LucidTalk polling in October found that 1 per cent each of people who consider themselves strongly or slightly unionist plan on voting Sinn Féin this month. Were this actually the Brexit election, surely these numbers would be higher given that 41 per cent of unionists were said to be opposed to Brexit in more LucidTalk polling. There are bridges that will not be crossed and the completely benign numbers of unionists who cast a vote for Sinn Féin will only fall as the inevitable border poll comes closer. 

This being another election of orange versus green makes the argument easy for Sinn Féin: 18 seats in a parliament of 650 and a currently non-functioning devolved government that cuts off Down from Louth, Derry from Donegal and Fermanagh from Cavan could never possibly address the needs of the North, in or out of the EU. With climate disaster fast approaching, the time for unity on a tiny island with two separate climate policies grows ever more urgent. As they chase media and middle-class approval north and south of the border, with an eye on entering the Dáil in Dublin as the junior partner in a coalition government, Sinn Féin should realise that those most strongly opposed to Brexit will never warm to them just as they will never warm to Jeremy Corbyn, regardless of his position.

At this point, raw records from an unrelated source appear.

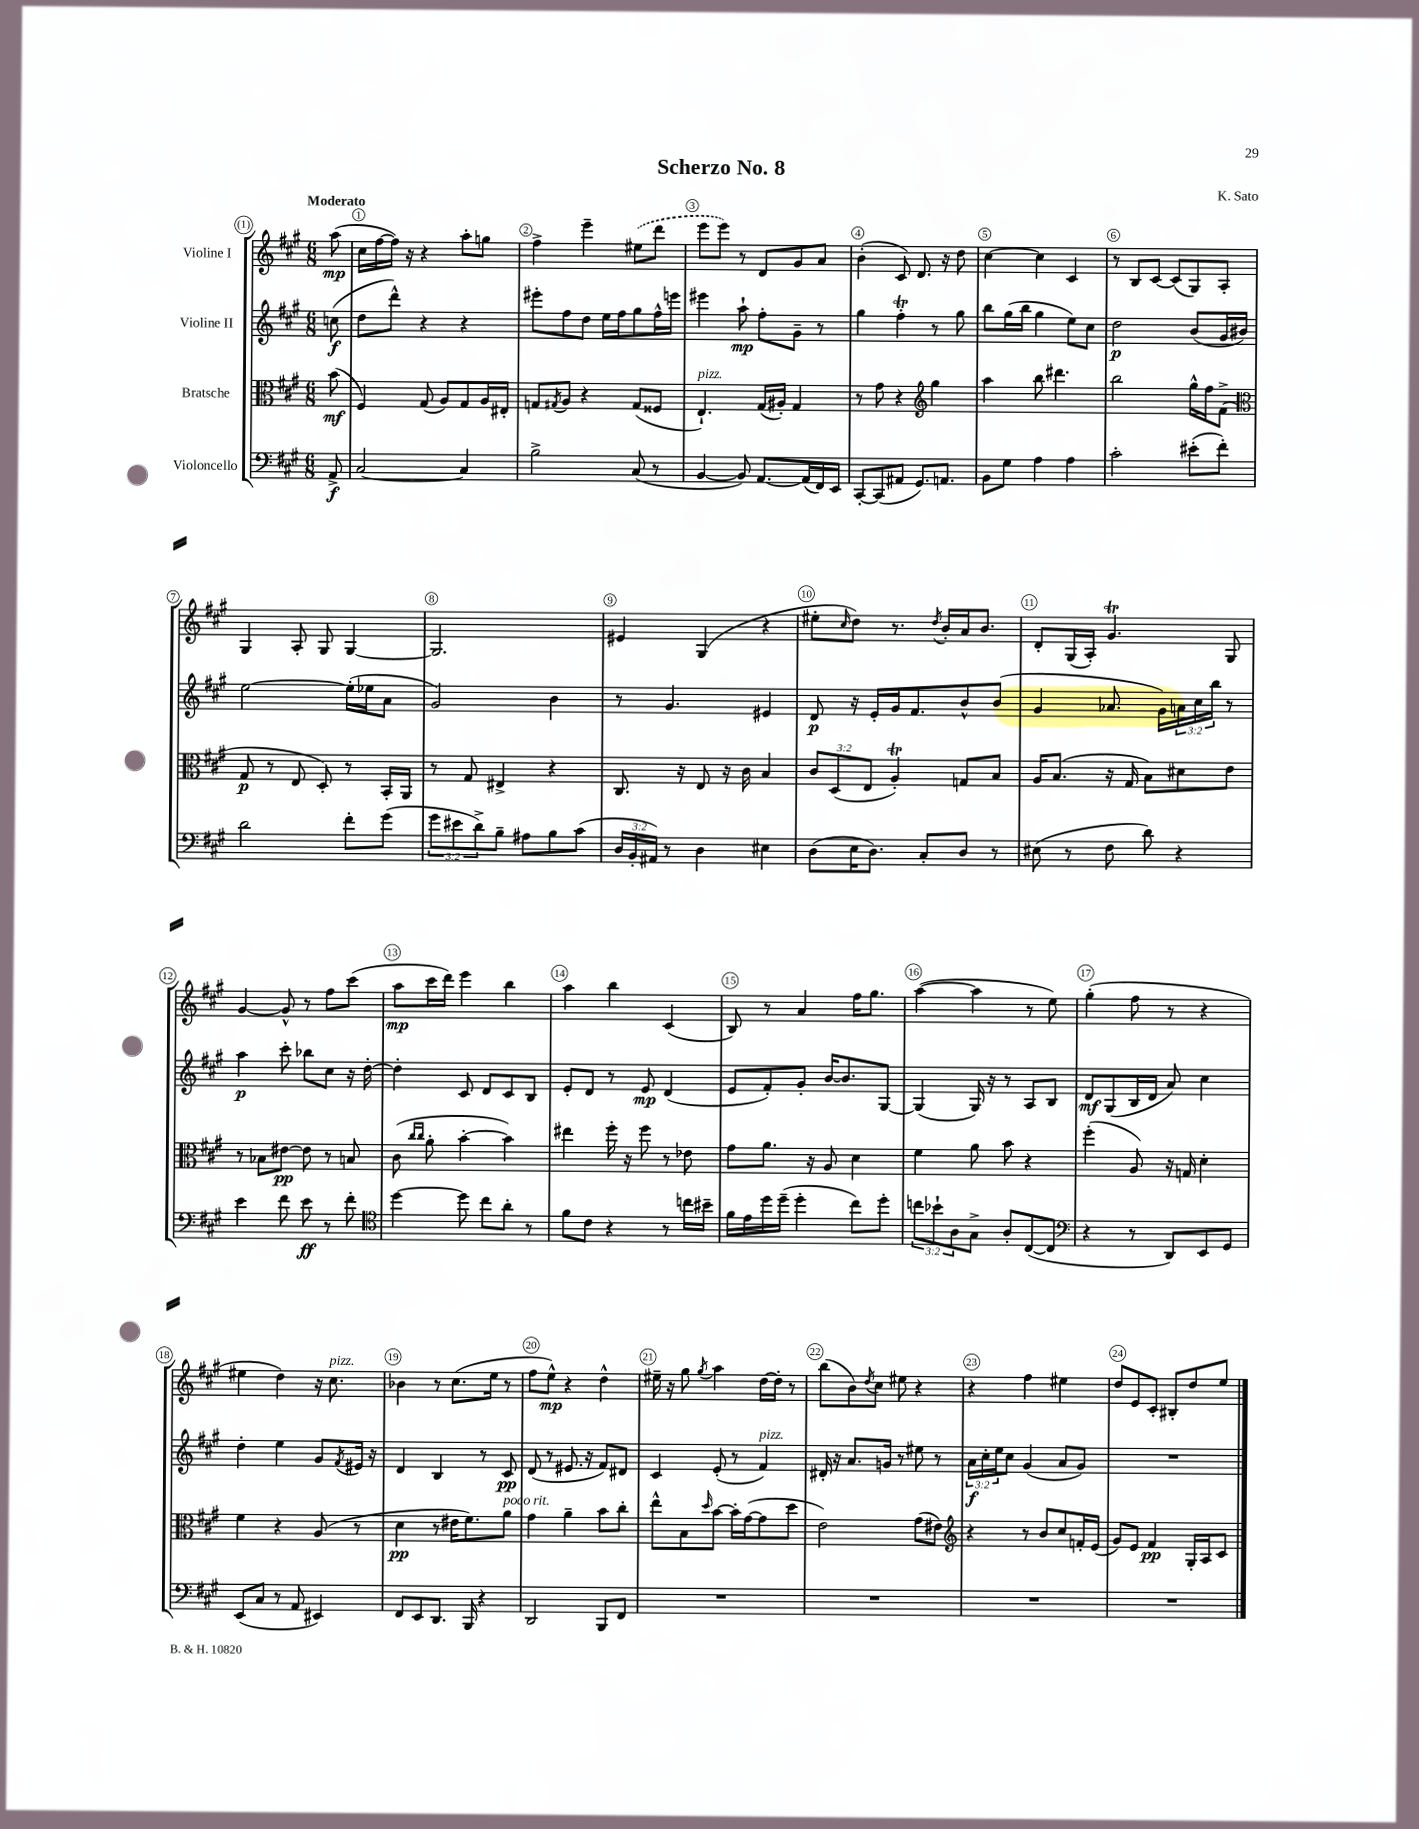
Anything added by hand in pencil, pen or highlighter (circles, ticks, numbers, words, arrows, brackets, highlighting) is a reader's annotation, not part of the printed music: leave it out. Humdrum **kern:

**kern	**dynam	**kern	**dynam	**kern	**dynam	**kern	**dynam
*part4	*part4	*part3	*part3	*part2	*part2	*part1	*part1
*staff4	*staff4	*staff3	*staff3	*staff2	*staff2	*staff1	*staff1
*I"Violoncello	*	*I"Bratsche	*	*I"Violine II	*	*I"Violine I	*
*clefF4	*	*clefC3	*	*clefG2	*	*clefG2	*
*k[f#c#g#]	*	*k[f#c#g#]	*	*k[f#c#g#]	*	*k[f#c#g#]	*
*M6/8	*	*M6/8	*	*M6/8	*	*M6/8	*
=	=	=	=	=	=	=	=
!	!	!	!	!	!	!LO:TX:a:B:t=Moderato	!
8AA^/	f	(8b\	mf	(8ccn\	f	(8aa\	mp
=1	=1	=1	=1	=1	=1	=1	=1
[2C#/	.	4F#/)	.	8dd\L	.	16cc#\LL	.
.	.	.	.	.	.	[16ff#\	.
.	.	.	.	8ddd^^\J)	.	16ff#\JJ])	.
.	.	.	.	.	.	16r	.
.	.	(8G#/	.	4r	.	4r	.
.	.	8A/L)	.	.	.	.	.
4C#/]	.	8G#/	.	4r	.	8aa'\L	.
.	.	16A/L	.	.	.	8ggn\J	.
.	.	16E#X'/JJ	.	.	.	.	.
=2	=2	=2	=2	=2	=2	=2	=2
2B^\	.	8Gn/L	.	8eee#X'\L	.	4ff#^\	.
.	.	8qG#X/	.	.	.	.	.
.	.	8A/J	.	8ff#\	.	.	.
.	.	4r	.	8dd\J	.	4eee~\	.
.	.	.	.	16ee\LL	.	.	.
.	.	.	.	16ff#\J	.	.	.
(8C#/	.	(8G#/L	.	8gg#\	.	(8ee#X\L	.
8r	.	8F##X/J	.	16ff#^^\L	.	8ddd\J	.
.	.	.	.	16eeen\JJ	.	.	.
=3	=3	=3	=3	=3	=3	=3	=3
!	!	!LO:TX:a:i:t=pizz.	!	!	!	!	!
[4BB/	.	4.E`/)	.	4eee#X\	.	8eee\L	.
.	.	.	.	.	.	8eee\J)	.
8BB/])	.	.	.	8aa`\	mp	8r	.
[8.AA/L	.	(16G#/LL	.	8ff#'\L	.	8d/L	.
.	.	16A#X'/JJ)	.	.	.	.	.
.	.	4G#/	.	8g#~\J	.	8g#/	.
(16AA/L]	.	.	.	.	.	.	.
16FF#/)	.	.	.	8r	.	8a/J	.
16EE/JJ	.	.	.	.	.	.	.
=4	=4	=4	=4	=4	=4	=4	=4
[8CC#'/L	.	8r	.	4gg#\	.	(4b'\	.
(8CC#/]	.	8g#\	.	.	.	.	.
8AA#X/J	.	4r	.	4ff#T'\	.	8c#/)	.
8.GG#/L)	.	.	.	.	.	8.d/	.
*	*	*clefG2	*	*	*	*	*
.	.	4gg#\	.	8r	.	.	.
8.AAn/J	.	.	.	.	.	16r	.
.	.	.	.	8gg#\	.	8dd\	.
=5	=5	=5	=5	=5	=5	=5	=5
8BB\L	.	4aa\	.	8bb\L	.	[4cc#\	.
8G#\J	.	.	.	(16gg#\L	.	.	.
.	.	.	.	16bb\JJ	.	.	.
4A\	.	8bb\	.	4gg#\	.	4cc#\]	.
.	.	4.ddd#X\	.	.	.	.	.
4A\	.	.	.	8ee\L)	.	4c#/	.
.	.	.	.	8cc#\J	.	.	.
=6	=6	=6	=6	=6	=6	=6	=6
2c#'\	.	2bb\	.	2dd\	p	8r	.
.	.	.	.	.	.	8B/L	.
.	.	.	.	.	.	[8c#/J	.
.	.	.	.	.	.	(8c#/L]	.
(8e#X'\L	.	16gg#^^\LL	.	(8b/L	.	8G#/)	.
.	.	16ff#\J	.	.	.	.	.
8f#'\J)	.	(8f#^\J	.	16g#/L	.	8A'/J	.
.	.	.	.	16b#X/JJ)	.	.	.
!!LO:LB:g=z
=7	=7	=7	=7	=7	=7	=7	=7
*	*	*clefC3	*	*	*	*	*
2d\	.	8G#/	p	[2ee\	.	4G#/	.
.	.	8r	.	.	.	.	.
.	.	8E/	.	.	.	8A'/	.
.	.	8D'/)	.	.	.	8G#/	.
8f#'\L	.	8r	.	(16ee'\LL]	.	[4G#/	.
.	.	.	.	16ee-X\J	.	.	.
(8g#\J	.	16BB'/LL	.	8a\J	.	.	.
.	.	16AA/JJ	.	.	.	.	.
=8	=8	=8	=8	=8	=8	=8	=8
12g#\L	.	8r	.	2g#/)	.	2.G#/]	.
12e#X\	.	.	.	.	.	.	.
.	.	8G#/	.	.	.	.	.
12d^\)	.	.	.	.	.	.	.
8B~\J	.	4E#X^/	.	.	.	.	.
8A#X\L	.	.	.	.	.	.	.
8B\	.	4r	.	4b\	.	.	.
(8c#\J	.	.	.	.	.	.	.
=9	=9	=9	=9	=9	=9	=9	=9
24D/LL	.	8.C#/	.	8r	.	4e#X/	.
24BB'/	.	.	.	.	.	.	.
24AA#X/JJ)	.	.	.	.	.	.	.
8r	.	.	.	4.g#/	.	.	.
.	.	16r	.	.	.	.	.
4D\	.	8E/	.	.	.	(4G#/	.
.	.	16r	.	.	.	.	.
.	.	16c#\	.	.	.	.	.
4E#X\	.	4B/	.	4e#X/	.	4r	.
=10	=10	=10	=10	=10	=10	=10	=10
(8D\L	.	12c#/L	.	8d/	p	8ee#X'\L	.
.	.	(12D/	.	.	.	.	.
.	.	.	.	.	.	16qqcc#/	.
16E\K	.	.	.	16r	.	8dd\J)	.
.	.	12E/J	.	.	.	.	.
8.D\J)	.	.	.	16e'/LL	.	.	.
.	.	4AT'/)	.	16g#/J	.	8.r	.
.	.	.	.	8.f#/	.	.	.
8C#'/L	.	.	.	.	.	.	.
.	.	.	.	.	.	8qdd/	.
.	.	.	.	.	.	16b'/LL	.
8D/J	.	8Gn/L	.	8b^^/	.	16a/J	.
.	.	.	.	.	.	8.b/J	.
8r	.	8B/J	.	(8b/J	.	.	.
=11	=11	=11	=11	=11	=11	=11	=11
(8E#X\	.	16A/KL	.	4g#/	.	8d'/L	.
.	.	(8.B/J	.	.	.	.	.
8r	.	.	.	.	.	(16G#/L	.
.	.	.	.	.	.	16A'/JJ)	.
8F#\	.	16r	.	8.a-X/	.	4.g#t/	.
.	.	16G#/	.	.	.	.	.
8d\)	.	8B\L)	.	.	.	.	.
.	.	.	.	16g#\LL)	.	.	.
4r	.	8d#X\	.	24an\	.	.	.
.	.	.	.	24cc#\	.	.	.
.	.	.	.	24bb\JJ	.	.	.
.	.	8e\J	.	8r	.	8G#/	.
!!LO:LB:g=z
=12	=12	=12	=12	=12	=12	=12	=12
4e\	.	8r	.	4aa\	p	[4g#/	.
.	.	8B-X\L	.	.	.	.	.
8f#\	.	[8e#X\J	pp	8ccc#'\	.	8g#^^/]	.
8e\	ff	8e#\]	.	8bb-X\L	.	8r	.
8r	.	8r	.	8cc#\J	.	8ff#\L	.
8f#'\	.	8Bn/	.	16r	.	(8ccc#\J	.
.	.	.	.	[16dd'\	.	.	.
=13	=13	=13	=13	=13	=13	=13	=13
*clefC4	*	*	*	*	*	*	*
[4dd\	.	(8c#\	.	4dd'\]	.	8aa\L	mp
.	.	16qqcc#/LL	.	.	.	.	.
.	.	16qqcc#/JJ	.	.	.	.	.
.	.	8a'\	.	.	.	16ccc#\L	.
.	.	.	.	.	.	16ddd\JJ)	.
8dd\]	.	[4b'\	.	8c#/	.	4eee\	.
8cc#\L	.	.	.	8d/L	.	.	.
8a'\J	.	4b\])	.	8c#/	.	4bb\	.
8r	.	.	.	8B/J	.	.	.
=14	=14	=14	=14	=14	=14	=14	=14
8f#\L	.	4ee#X\	.	8e'/L	.	4aa\	.
8c#\J	.	.	.	8d/J	.	.	.
4r	.	16ff#'\	.	8r	.	4bb\	.
.	.	16r	.	.	.	.	.
.	.	8ff#\	.	8e/	mp	.	.
8r	.	8r	.	(4d/	.	(4c#/	.
16ccn\LL	.	8e-X\	.	.	.	.	.
16b#X~\JJ	.	.	.	.	.	.	.
=15	=15	=15	=15	=15	=15	=15	=15
16f#\LL	.	8g#\L	.	8e/L	.	8B/)	.
16e\	.	.	.	.	.	.	.
16dd\	.	8.a\J	.	8f#'/)	.	8r	.
(16dd~\JJ	.	.	.	.	.	.	.
4dd'\	.	.	.	8g#'/J	.	4a/	.
.	.	16r	.	.	.	.	.
.	.	8A/	.	[16b/KL	.	.	.
.	.	.	.	8.b/]	.	.	.
8cc#\L)	.	4d\	.	.	.	16ff#\KL	.
.	.	.	.	.	.	8.gg#\J	.
8dd'\J	.	.	.	[8G#/J	.	.	.
=16	=16	=16	=16	=16	=16	=16	=16
12ccn\L	.	4f#\	.	(4G#/]	.	([4aa\	.
12b-X`\	.	.	.	.	.	.	.
12A\	.	.	.	.	.	.	.
8G#^\J	.	8a\	.	16G#/)	.	4aa\]	.
.	.	.	.	16r	.	.	.
8A'/L	.	8b\	.	8r	.	.	.
([8C#/	.	4r	.	8A/L	.	8r	.
8C#/J]	.	.	.	8B/J	.	8ee\)	.
=17	=17	=17	=17	=17	=17	=17	=17
*clefF4	*	*	*	*	*	*	*
4r	.	(4ff#'\	.	8d/L	mf	(4gg#'\	.
.	.	.	.	(8G#/	.	.	.
8r	.	8A/)	.	16B/L	.	8ff#\	.
.	.	.	.	16d/JJ	.	.	.
8DD/L)	.	16r	.	8a/)	.	8r	.
.	.	16Gn/	.	.	.	.	.
8EE/	.	4d'\	.	4cc#\	.	4r	.
8GG#/J	.	.	.	.	.	.	.
!!LO:LB:g=z
=18	=18	=18	=18	=18	=18	=18	=18
(8EE/L	.	4f#\	.	4dd'\	.	4ee#X\	.
8C#/J	.	.	.	.	.	.	.
8r	.	4r	.	4ee\	.	4dd\)	.
8AA/	.	.	.	.	.	.	.
4EE#X/)	.	(8A/	.	8g#/L	.	16r	.
!	!	!	!	!	!	!LO:TX:a:i:t=pizz.	!
.	.	.	.	.	.	8.cc#\	.
.	.	.	.	8qf#/	.	.	.
.	.	8r	.	16e#X/Jk	.	.	.
.	.	.	.	16r	.	.	.
=19	=19	=19	=19	=19	=19	=19	=19
8FF#/L	.	4d\	pp	4d/	.	4b-X\	.
8EE/	.	.	.	.	.	.	.
8.DD/J	.	8r	.	4B/	.	8r	.
.	.	16e#X\KL	.	.	.	(8.cc#\L	.
16BBB/	.	8.f#\)	.	.	.	.	.
4r	.	.	.	8r	.	.	.
.	.	.	.	.	.	16ee\Jk	.
!	!	!LO:TX:a:i:t=poco rit.	!	!	!	!	!
.	.	8a\J	.	8c#/	pp	8r	.
=20	=20	=20	=20	=20	=20	=20	=20
2DD/	.	4g#\	.	(8d/	.	8ff#\L	.
.	.	.	.	8r	.	8ee^^\J)	mp
.	.	4a~\	.	8.e#X/	.	4r	.
.	.	.	.	16r	.	.	.
8BBB/L	.	8b\L	.	8f#/L)	.	4dd^^\	.
8FF#/J	.	8cc#'\J	.	8d#X/J	.	.	.
=21	=21	=21	=21	=21	=21	=21	=21
2.r	.	8ee^^\L	.	4c#/	.	16ee#X~\	.
.	.	.	.	.	.	16r	.
.	.	8B\	.	.	.	8gg#\	.
.	.	16qqdd/	.	.	.	8qgg#/	.
.	.	[8b\J	.	(8e'/	.	4aa\	.
.	.	16b'\LL]	.	8r	.	.	.
.	.	([16g#\J	.	.	.	.	.
!	!	!	!	!LO:TX:a:i:t=pizz.	!	!	!
.	.	8g#\]	.	4f#/)	.	[16dd\LL	.
.	.	.	.	.	.	16dd'\JJ]	.
.	.	8dd\J	.	.	.	8r	.
=22	=22	=22	=22	=22	=22	=22	=22
2.r	.	2e\)	.	16d#X'/	.	(8bb\L	.
.	.	.	.	16r	.	.	.
.	.	.	.	8.a/L	.	8b\)	.
.	.	.	.	.	.	8qdd/	.
.	.	.	.	.	.	8cc#\J	.
.	.	.	.	16gn/Jk	.	.	.
.	.	.	.	8r	.	8ee#X\	.
.	.	(8g#\L	.	8ee#X\	.	4r	.
.	.	8e#X\J)	.	8r	.	.	.
=23	=23	=23	=23	=23	=23	=23	=23
*	*	*clefG2	*	*	*	*	*
2.r	.	4r	.	24a\LL	f	4r	.
.	.	.	.	24cc#'\	.	.	.
.	.	.	.	24ee\J	.	.	.
.	.	.	.	8cc#\J	.	.	.
.	.	8r	.	(4g#/	.	4ff#\	.
.	.	8b/L	.	.	.	.	.
.	.	8cc#/	.	8a/L	.	4ee#X\	.
.	.	16fn'/L	.	8g#/J)	.	.	.
.	.	(16e/JJ	.	.	.	.	.
=24	=24	=24	=24	=24	=24	=24	=24
2.r	.	8g#/L)	.	2.r	.	8dd/L	.
.	.	8e/J	.	.	.	8e/	.
.	.	4f#/	pp	.	.	8c#'/J	.
.	.	.	.	.	.	8B#X'/L	.
.	.	16G#'/LL	.	.	.	8dd/	.
.	.	16A/J	.	.	.	.	.
.	.	8c#/J	.	.	.	8ee/J	.
==	==	==	==	==	==	==	==
*-	*-	*-	*-	*-	*-	*-	*-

It falls to republicans to argue that the circumvention of orange versus green comes after unification, where the socialist republic that Connolly and his comrades dreamed of allays the fears of unionists through material equity. It is through the resolving of the Irish national question decisively in favour of the cause of labour and the cause of Ireland, not electoral pacts with the SDLP and Sylvia Hermon, that we will see the end of orange versus green.